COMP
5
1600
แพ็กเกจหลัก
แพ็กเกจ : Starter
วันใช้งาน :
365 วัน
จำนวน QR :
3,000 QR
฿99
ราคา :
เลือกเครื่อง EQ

___

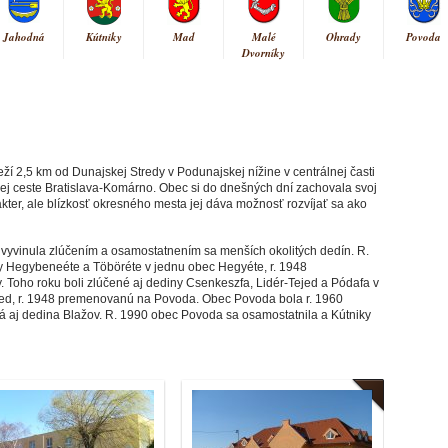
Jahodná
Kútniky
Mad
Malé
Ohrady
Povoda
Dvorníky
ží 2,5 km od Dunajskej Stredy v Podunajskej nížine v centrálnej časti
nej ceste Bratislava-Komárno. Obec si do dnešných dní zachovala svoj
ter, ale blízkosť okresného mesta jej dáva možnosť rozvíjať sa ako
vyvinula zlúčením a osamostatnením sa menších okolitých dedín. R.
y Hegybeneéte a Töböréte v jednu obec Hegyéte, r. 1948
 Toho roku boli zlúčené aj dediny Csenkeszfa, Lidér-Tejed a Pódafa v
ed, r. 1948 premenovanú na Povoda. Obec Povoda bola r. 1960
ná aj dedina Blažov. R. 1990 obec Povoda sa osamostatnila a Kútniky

___

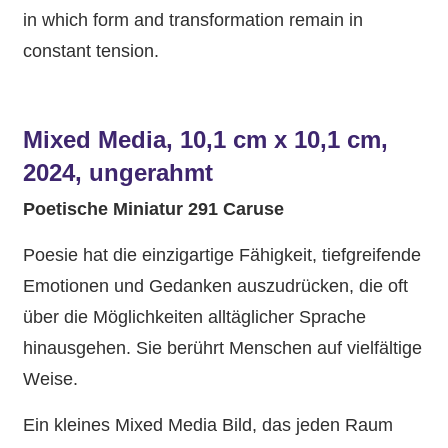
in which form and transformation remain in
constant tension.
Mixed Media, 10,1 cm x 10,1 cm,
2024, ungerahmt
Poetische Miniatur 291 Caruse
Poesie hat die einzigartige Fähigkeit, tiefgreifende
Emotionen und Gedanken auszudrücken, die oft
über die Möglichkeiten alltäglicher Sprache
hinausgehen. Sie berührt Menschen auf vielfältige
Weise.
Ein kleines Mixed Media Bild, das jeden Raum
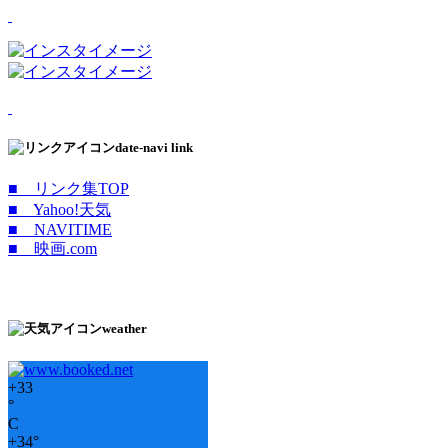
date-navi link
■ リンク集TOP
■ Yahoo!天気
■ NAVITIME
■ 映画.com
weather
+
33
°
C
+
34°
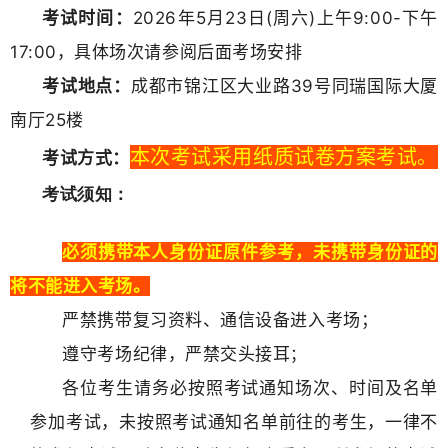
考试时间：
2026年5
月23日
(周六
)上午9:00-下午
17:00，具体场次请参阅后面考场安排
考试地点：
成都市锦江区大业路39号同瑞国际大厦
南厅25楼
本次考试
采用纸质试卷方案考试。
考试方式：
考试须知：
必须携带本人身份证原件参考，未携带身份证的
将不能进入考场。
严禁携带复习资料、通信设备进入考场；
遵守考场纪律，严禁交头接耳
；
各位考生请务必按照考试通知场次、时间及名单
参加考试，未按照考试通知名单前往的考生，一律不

___

Task to complete:
Return each line of the records that contains the string "Povoda". Matching is case-sensitive.

Output for this exercise:
Povoda
ed, r. 1948 premenovanú na Povoda. Obec Povoda bola r. 1960
ná aj dedina Blažov. R. 1990 obec Povoda sa osamostatnila a Kútniky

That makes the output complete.